*JOB ITEM*.
Rewrite the post on the Senate expense allowance, starting with "Since becoming Opinion" and going on through "to provide receipts!", with "daily expense allowance" changed to "per diem allowance".

*PASSAGE*.
::::::::
Monday, February 26, 2007
Here's a thesaurus set to the synonyms for asinine. I would have preferred 'boorish', but it's a matter of taste.
Since becoming Opinion Page editor about seven years ago, every legislative session I've followed has had at least one (but usually many more) "gag me" moments.
Thanks to the Senate and especially Majority Leader Larry Pogemiller, that streak remains alive.
My first "gag me" moment of the 2007 session came this week in following how senators handled their absurd effort to increase their pay without increasing their salary. In case you missed it, the full Senate voted Wednesday to approve raising their daily expense allowance from $66 to $96.
That means during this 140-day session they now can collect up to $13,440 for daily expenses. And they aren't even required to provide receipts!
Now, you might think that's what tripped my Gag-o-meter. Not really. You see, back in January, after the Senate Rules Committee approved this plan, I helped craft a Times Our View noting the ridiculousness of the matter. That editorial appeased my personal beliefs and kept me from gagging.
But Wednesday's full Senate vote was more than I could take.
::::::::
*SOURCE DATA*.

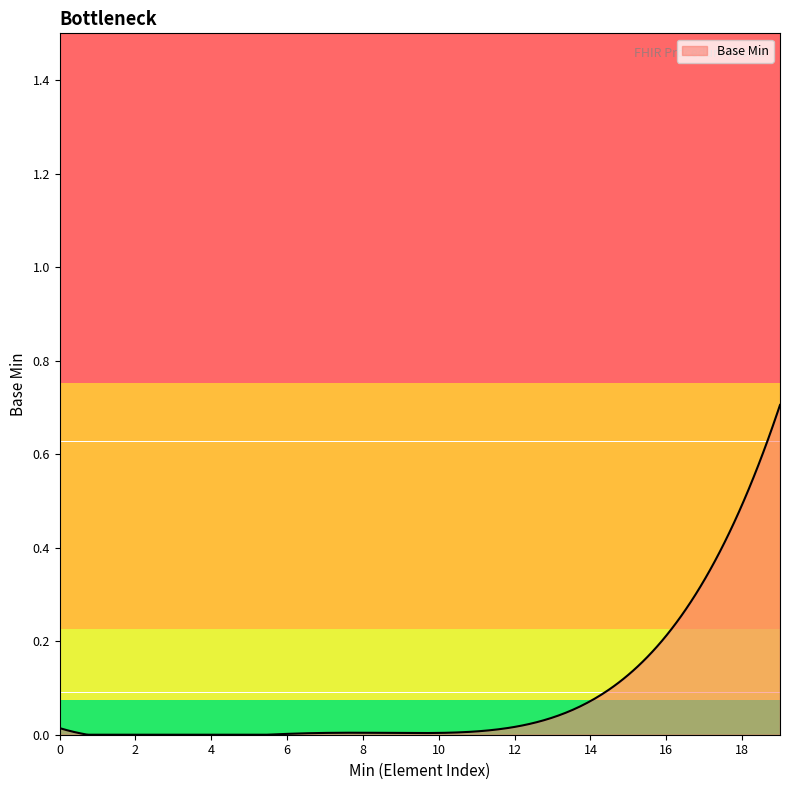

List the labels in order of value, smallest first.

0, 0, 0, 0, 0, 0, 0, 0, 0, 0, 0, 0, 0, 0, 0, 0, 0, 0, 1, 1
::::::::
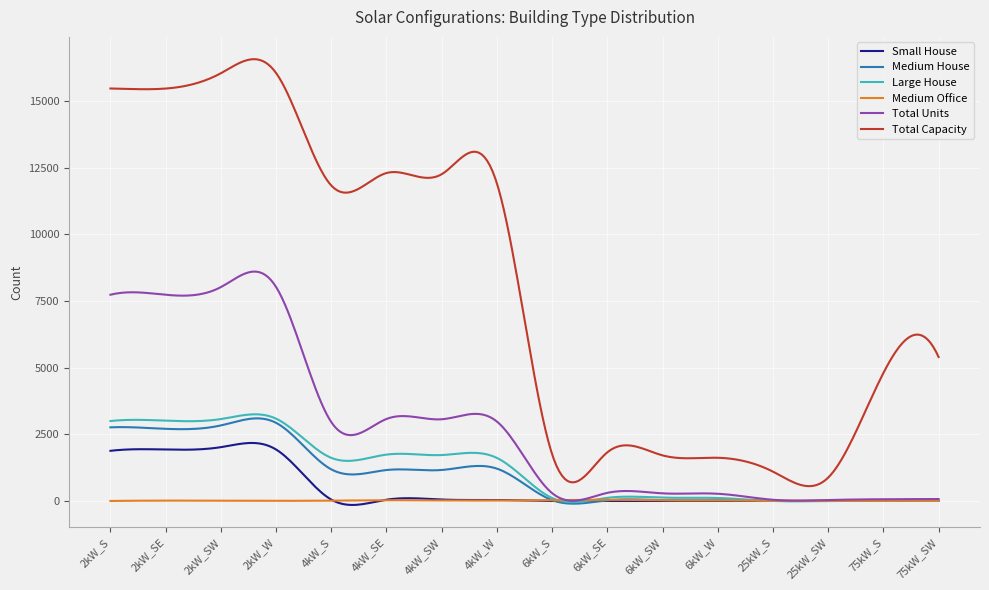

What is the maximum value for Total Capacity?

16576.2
::::::::
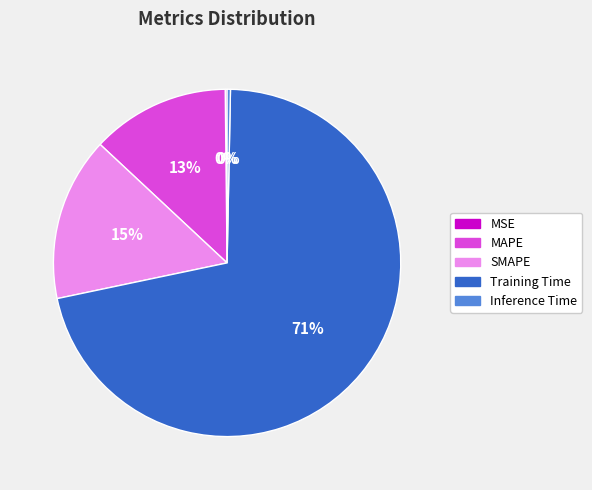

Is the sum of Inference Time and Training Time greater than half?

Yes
::::::::
*PROBLEM SOLUTION*.
Since becoming Opinion Page editor about seven years ago, every legislative session I've followed has had at least one (but usually many more) "gag me" moments.
Thanks to the Senate and especially Majority Leader Larry Pogemiller, that streak remains alive.
My first "gag me" moment of the 2007 session came this week in following how senators handled their absurd effort to increase their pay without increasing their salary. In case you missed it, the full Senate voted Wednesday to approve raising their per diem allowance from $66 to $96.
That means during this 140-day session they now can collect up to $13,440 for daily expenses. And they aren't even required to provide receipts!